In The Vintage Book of African American Poetry, editors Michael S. Harper and Anthony Walton present the definitive collection of black verse in the United States--200 years of vision, struggle, power, beauty, and triumph from 52 outstanding poets. From the neoclassical stylings of slave-born Phillis Wheatley to the wistful lyricism of Paul Lawrence Dunbar . . . the rigorous wisdom of Gwendolyn Brooks...the chiseled modernism of Robert Hayden...the extraordinary prosody of Sterling A. Brown...the breathtaking, expansive narratives of Rita Dove...the plaintive rhapsodies of an imprisoned Elderidge Knight . . . The postmodern artistry of Yusef Komunyaka. Here, too, is a landmark exploration of lesser-known artists whose efforts birthed the Harlem Renaissance and the Black Arts movements--and changed forever our national literature and the course of America itself. Meticulously researched, thoughtfully structured, The Vintage Book of African-American Poetry is a collection of inestimable value to students, educators, and all those interested in the ever-evolving tradition that is American poetry.

Horsepower

Horsepower
Author :
Publisher : University of Pittsburgh Press
Total Pages : 95
Release :
ISBN-10 : 9780822987581
ISBN-13 : 0822987589
Rating : 4/5 (81 Downloads)

Synopsis Horsepower by : Joy Priest

Priest’s debut collection, Horsepower, is a cinematic escape narrative that radically envisions a daughter’s waywardness as aspirational. Across the book’s three sequences, we find the black-girl speaker in the midst of a self-imposed exile, going back in memory to explore her younger self—a mixed-race child being raised by her white supremacist grandfather in the shadow of Churchill Downs, Kentucky’s world-famous horseracing track—before arriving in a state of self-awareness to confront the personal and political landscape of a harshly segregated Louisville.
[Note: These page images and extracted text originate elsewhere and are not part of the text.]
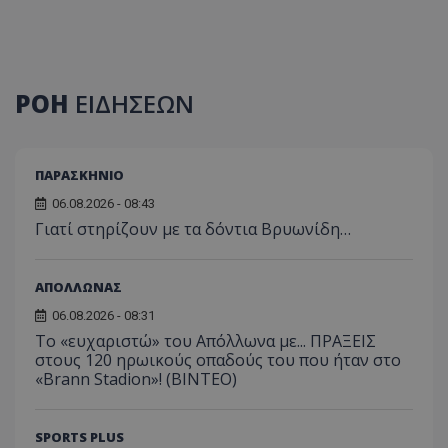
ΡΟΗ
ΕΙΔΗΣΕΩΝ
ΠΑΡΑΣΚΗΝΙΟ
06.08.2026 - 08:43
Γιατί στηρίζουν με τα δόντια Βρυωνίδη…
ΑΠΟΛΛΩΝΑΣ
06.08.2026 - 08:31
Το «ευχαριστώ» του Απόλλωνα με... ΠΡΑΞΕΙΣ
στους 120 ηρωικούς οπαδούς του που ήταν στο
«Brann Stadion»! (ΒΙΝΤΕΟ)
SPORTS PLUS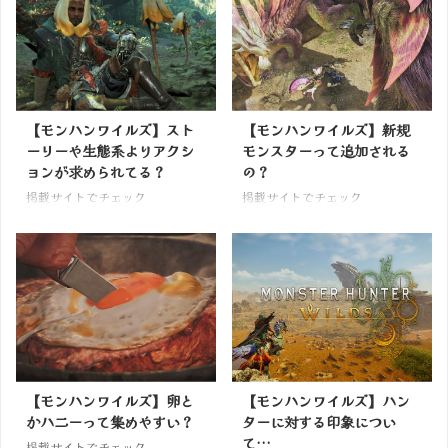
【モンハンワイルズ】スト
【モンハンワイルズ】新規
ーリーや生態系よりアクシ
モンスターって追加される
ョンが求められてる？
の？
掲載サイトでチェック
掲載サイトでチェック
【モンハンワイルズ】卵と
【モンハンワイルズ】ハン
かハニーって集めやすい？
ターに対する印象につい
て…
掲載サイトでチェック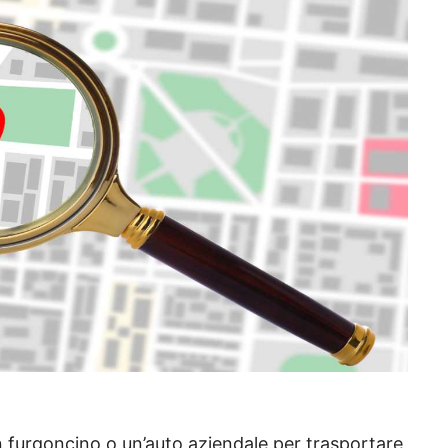
n furgoncino o un’auto aziendale per trasportare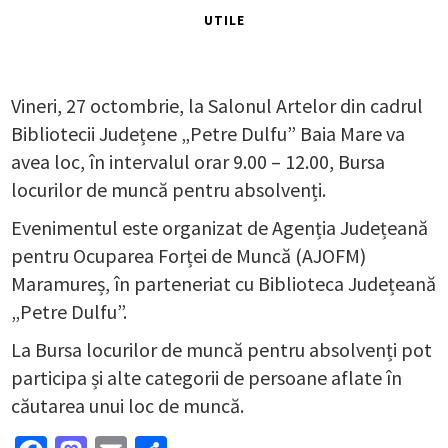
UTILE
Vineri, 27 octombrie, la Salonul Artelor din cadrul
Bibliotecii Județene „Petre Dulfu” Baia Mare va
avea loc, în intervalul orar 9.00 – 12.00, Bursa
locurilor de muncă pentru absolvenți.
Evenimentul este organizat de Agenția Județeană
pentru Ocuparea Forței de Muncă (AJOFM)
Maramureș, în parteneriat cu Biblioteca Județeană
„Petre Dulfu”.
La Bursa locurilor de muncă pentru absolvenți pot
participa și alte categorii de persoane aflate în
căutarea unui loc de muncă.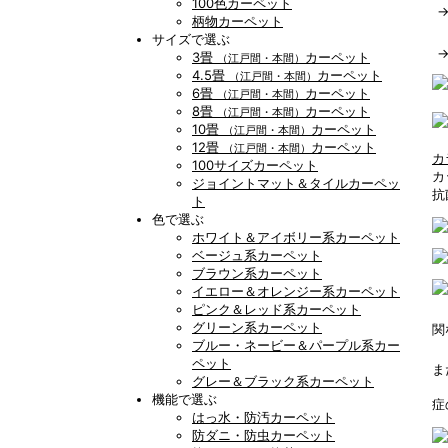
100色カーペット
柄物カーペット
サイズで選ぶ
3畳
カーペット
（江戸間・本間）
4.5畳
カーペット
（江戸間・本間）
6畳
カーペット
（江戸間・本間）
8畳
カーペット
（江戸間・本間）
10畳
カーペット
（江戸間・本間）
12畳
カーペット
（江戸間・本間）
カ
100サイズカーペット
カ
ジョイントマット＆タイルカーペッ
抗
ト
色で選ぶ
ホワイト＆アイボリー系カーペット
ベージュ系カーペット
ブラウン系カーペット
イエロー＆オレンジー系カーペット
ピンク＆レッド系カーペット
グリーン系カーペット
関
ブルー・ネービー＆パープル系カー
ペット
ま
グレー＆ブラック系カーペット
機能で選ぶ
症
はっ水・防汚カーペット
防ダニ・防虫カーペット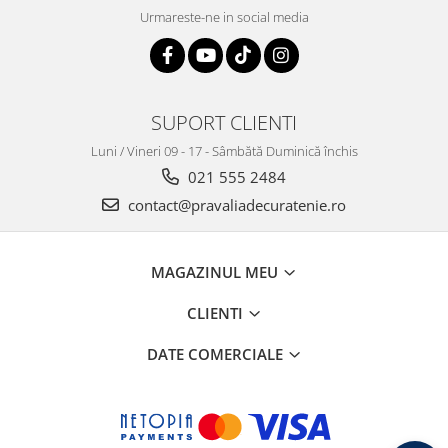
Urmareste-ne in social media
SUPORT CLIENTI
Luni / Vineri 09 - 17 - Sâmbătă Duminică închis
021 555 2484
contact@pravaliadecuratenie.ro
MAGAZINUL MEU
CLIENTI
DATE COMERCIALE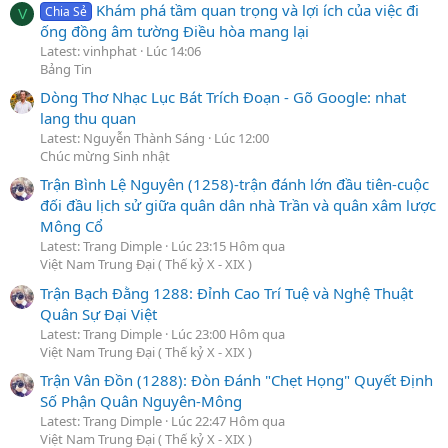
Khám phá tầm quan trọng và lợi ích của việc đi
Chia Sẻ
V
ống đồng âm tường Điều hòa mang lại
Latest: vinhphat
Lúc 14:06
Bảng Tin
Dòng Thơ Nhạc Lục Bát Trích Đoạn - Gõ Google: nhat
lang thu quan
Latest: Nguyễn Thành Sáng
Lúc 12:00
Chúc mừng Sinh nhật
Trận Bình Lệ Nguyên (1258)-trận đánh lớn đầu tiên-cuộc
đối đầu lịch sử giữa quân dân nhà Trần và quân xâm lược
Mông Cổ
Latest: Trang Dimple
Lúc 23:15 Hôm qua
Việt Nam Trung Đại ( Thế kỷ X - XIX )
Trận Bạch Đằng 1288: Đỉnh Cao Trí Tuệ và Nghệ Thuật
Quân Sự Đại Việt
Latest: Trang Dimple
Lúc 23:00 Hôm qua
Việt Nam Trung Đại ( Thế kỷ X - XIX )
Trận Vân Đồn (1288): Đòn Đánh "Chẹt Họng" Quyết Định
Số Phận Quân Nguyên-Mông
Latest: Trang Dimple
Lúc 22:47 Hôm qua
Việt Nam Trung Đại ( Thế kỷ X - XIX )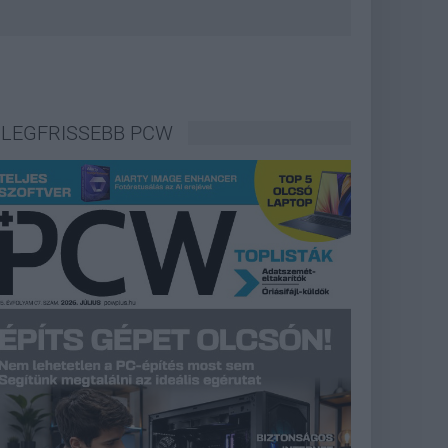
LEGFRISSEBB PCW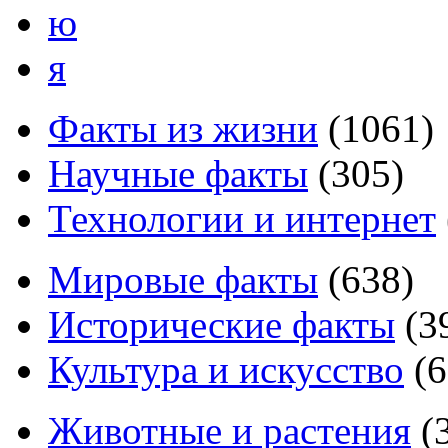
ю
я
Факты из жизни
(
1061
)
Научные факты
(
305
)
Технологии и интернет
Мировые факты
(
638
)
Исторические факты
(
3
Культура и искусство
(
6
Животные и растения
(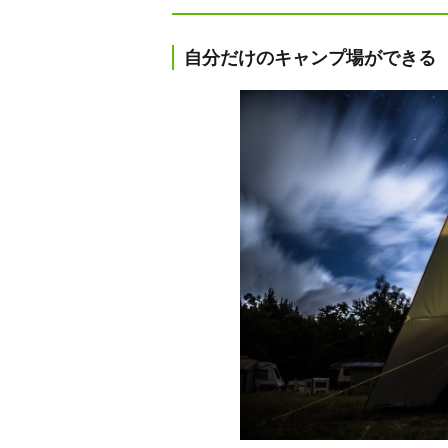
自分だけのキャンプ場ができる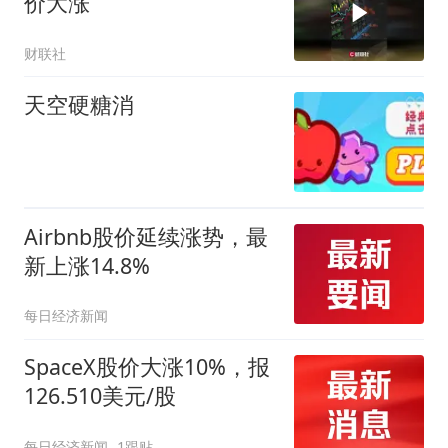
价大涨
财联社
天空硬糖消
Airbnb股价延续涨势，最
新上涨14.8%
每日经济新闻
SpaceX股价大涨10%，报
126.510美元/股
每日经济新闻
1跟贴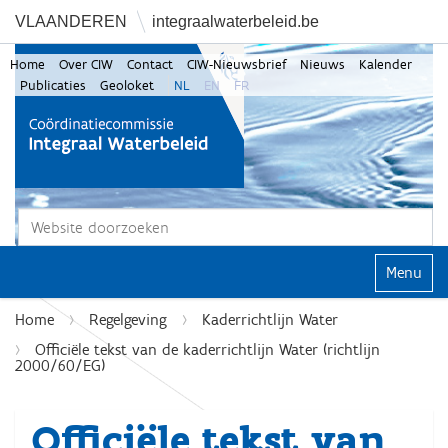
VLAANDEREN
integraalwaterbeleid.be
Home
Over CIW
Contact
CIW-Nieuwsbrief
Nieuws
Kalender
Publicaties
Geoloket
NL
EN
FR
Zoek
Geavanceerd zoeken...
Klap navi
Home
Regelgeving
Kaderrichtlijn Water
Officiële tekst van de kaderrichtlijn Water (richtlijn
2000/60/EG)
Officiële tekst van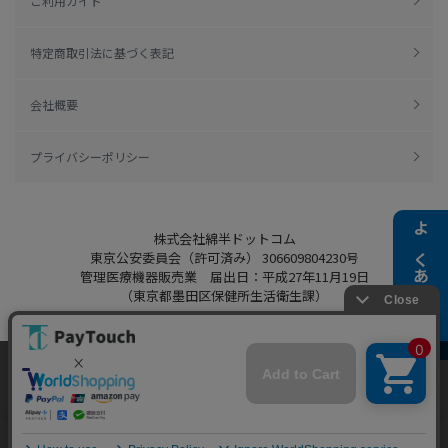
ご利用ガイド
特定商取引法に基づく表記
会社概要
プライバシーポリシー
株式会社綿半ドットコム
よくある質問
東京公安委員会（許可済み） 306609804230号
管理医療機器販売業 届出日：平成27年11月19日
（東京都墨田区保健所生活衛生課）
当ウェブサイトでは、お客様により良いサービス
をご提供するため、クッキーを利用しています。
Copyright 2022
Watahan.com Co., Ltd.
サイト利用を継続することにより、クッキーの使
同意する
Powered by Watahan Partners Co., Ltd.
用に同意するものとします。詳細については「
詳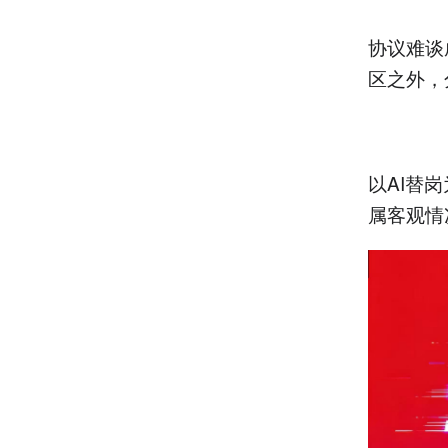
协议难谈
区之外，
以AI替
属客观情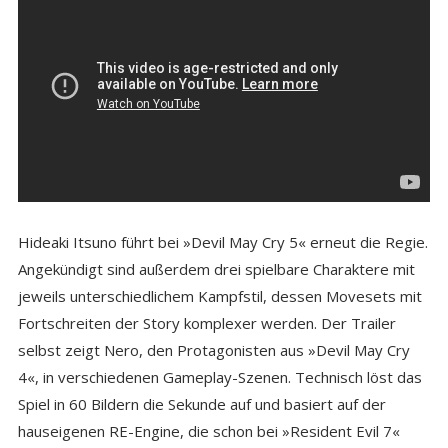
Hideaki Itsuno führt bei »Devil May Cry 5« erneut die Regie.
Angekündigt sind außerdem drei spielbare Charaktere mit
jeweils unterschiedlichem Kampfstil, dessen Movesets mit
Fortschreiten der Story komplexer werden. Der Trailer
selbst zeigt Nero, den Protagonisten aus »Devil May Cry
4«, in verschiedenen Gameplay-Szenen. Technisch löst das
Spiel in 60 Bildern die Sekunde auf und basiert auf der
hauseigenen RE-Engine, die schon bei »Resident Evil 7«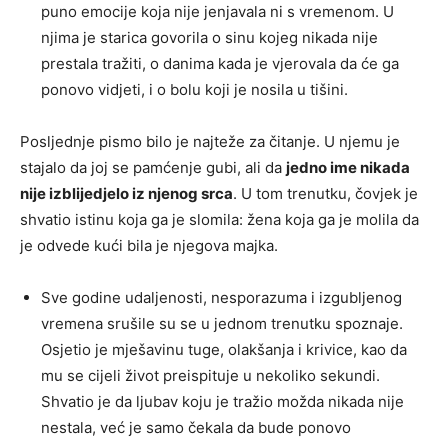
puno emocije koja nije jenjavala ni s vremenom. U
njima je starica govorila o sinu kojeg nikada nije
prestala tražiti, o danima kada je vjerovala da će ga
ponovo vidjeti, i o bolu koji je nosila u tišini.
Posljednje pismo bilo je najteže za čitanje. U njemu je
stajalo da joj se pamćenje gubi, ali da
jedno ime nikada
nije izblijedjelo iz njenog srca
. U tom trenutku, čovjek je
shvatio istinu koja ga je slomila: žena koja ga je molila da
je odvede kući bila je njegova majka.
Sve godine udaljenosti, nesporazuma i izgubljenog
vremena srušile su se u jednom trenutku spoznaje.
Osjetio je mješavinu tuge, olakšanja i krivice, kao da
mu se cijeli život preispituje u nekoliko sekundi.
Shvatio je da ljubav koju je tražio možda nikada nije
nestala, već je samo čekala da bude ponovo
Out of a space that is at once southern and urban, violent and beautiful, racially-charged and working-class, she attempts to transcend her social and economic circumstances. Across the collection, Priest writes a horse that acts as a metaphysical engine of flight, showing us how to throw off the harness and sustain wildness. Unlike the traditional Bildungsroman, Priest presents a non-linear narrative in which the speaker lacks the freedom to come of age naively in the urban South, and must instead, from the beginning, possess the wisdom of “the horses & their restless minds.”